LV diastolic dysfunction was observed in 70.1% of patients (grade I, 18%; grade II, 36.3%; grade III, 19.1%; undetermined grade, 26.6%).

All-cause mortality at 1 year was higher among patients with LV diastolic dysfunction grade I (16.3%; adjusted HR = 2.32; 95% CI, 1.15-4.66), II (17.9%; aHR = 2.58, 95% CI, 1.43-4.67) and III (27.6%; aHR = 4.21; 95% CI, 2.25-7.86) than among those with normal diastolic function (6.9%).

The mortality difference, which was driven by CV death and maintained in a sensitivity analysis of patients with normal systolic LV function, emerged by 30 days, the researchers wrote.

The researchers also found that LV diastolic dysfunction grade I (aHR = 2.36; 95% CI, 1.17-4.74), II (aHR = 2.58; 95% CI, 1.42-4.66) and III (aHR = 4.41; 95% CI, 2.37-8.2) were independent predictors of 1-year mortality.

“Treatment of [aortic stenosis] before LV [diastolic dysfunction] has developed may be beneficial. However, optimal timing of TAVR in patients with [aortic stenosis] needs to be investigated in prospective clinical studies,” they wrote.

Timing of procedure

In an accompanying editorial, Patricia A. Pellikka, MD, and Ratnasari Padang, MBBS, PhD, from the department of cardiovascular disease at the Mayo Clinic in Rochester, Minnesota, wrote that “potentially life-saving treatments such as TAVR must be administered before it’s too late. AVR should occur prior to the development of myocyte death, myocardial fibrosis and advanced [diastolic dysfunction] which attenuate the long-term benefit of valve replacement.
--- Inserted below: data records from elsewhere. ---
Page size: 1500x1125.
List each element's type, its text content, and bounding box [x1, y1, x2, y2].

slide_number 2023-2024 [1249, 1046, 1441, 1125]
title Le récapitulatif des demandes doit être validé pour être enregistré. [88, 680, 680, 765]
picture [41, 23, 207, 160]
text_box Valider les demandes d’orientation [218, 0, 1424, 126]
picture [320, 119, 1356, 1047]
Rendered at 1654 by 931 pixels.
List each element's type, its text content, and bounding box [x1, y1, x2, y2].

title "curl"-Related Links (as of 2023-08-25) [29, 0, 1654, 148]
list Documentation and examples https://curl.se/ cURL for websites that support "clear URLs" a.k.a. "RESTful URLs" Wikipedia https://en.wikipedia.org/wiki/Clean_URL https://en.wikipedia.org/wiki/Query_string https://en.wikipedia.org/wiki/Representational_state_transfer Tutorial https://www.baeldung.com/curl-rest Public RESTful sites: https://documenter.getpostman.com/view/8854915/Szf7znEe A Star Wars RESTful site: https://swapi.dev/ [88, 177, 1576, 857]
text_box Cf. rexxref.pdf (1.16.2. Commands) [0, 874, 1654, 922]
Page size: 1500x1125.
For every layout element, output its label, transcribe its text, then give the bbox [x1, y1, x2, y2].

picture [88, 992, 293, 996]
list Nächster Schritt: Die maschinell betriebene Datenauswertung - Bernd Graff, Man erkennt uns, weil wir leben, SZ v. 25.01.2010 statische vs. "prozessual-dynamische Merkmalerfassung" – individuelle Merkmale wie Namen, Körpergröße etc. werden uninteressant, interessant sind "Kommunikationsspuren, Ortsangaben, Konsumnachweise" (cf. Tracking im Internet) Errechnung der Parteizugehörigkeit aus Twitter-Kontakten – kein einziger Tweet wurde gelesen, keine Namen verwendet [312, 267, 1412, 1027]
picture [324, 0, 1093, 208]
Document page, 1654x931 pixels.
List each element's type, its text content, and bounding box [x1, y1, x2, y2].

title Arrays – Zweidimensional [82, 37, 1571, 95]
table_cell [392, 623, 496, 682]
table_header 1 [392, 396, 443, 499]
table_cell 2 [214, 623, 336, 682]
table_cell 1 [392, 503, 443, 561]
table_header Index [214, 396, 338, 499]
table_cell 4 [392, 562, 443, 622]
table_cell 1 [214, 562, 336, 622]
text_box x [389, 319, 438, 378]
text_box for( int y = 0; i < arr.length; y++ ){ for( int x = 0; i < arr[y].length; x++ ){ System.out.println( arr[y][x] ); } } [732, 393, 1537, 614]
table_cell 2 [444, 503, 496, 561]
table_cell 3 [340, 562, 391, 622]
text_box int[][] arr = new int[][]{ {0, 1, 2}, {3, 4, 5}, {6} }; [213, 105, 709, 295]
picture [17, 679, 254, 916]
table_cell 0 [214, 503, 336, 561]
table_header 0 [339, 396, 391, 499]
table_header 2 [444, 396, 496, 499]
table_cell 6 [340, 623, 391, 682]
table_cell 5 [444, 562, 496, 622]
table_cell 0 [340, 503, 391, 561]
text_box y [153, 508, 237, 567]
“Echocardiography, a safe, noninvasive, widely available tool, will continue to play a central role in guiding therapeutic decisions; continued refinements to echocardiographic assessment of cardiac function will enhance our care of patients with [aortic stenosis],” they wrote. – by Dave Quaile

Disclosures: Asami, Pellikka and Padang report no relevant financial disclosures. Please see the study for all other authors’ relevant financial disclosures.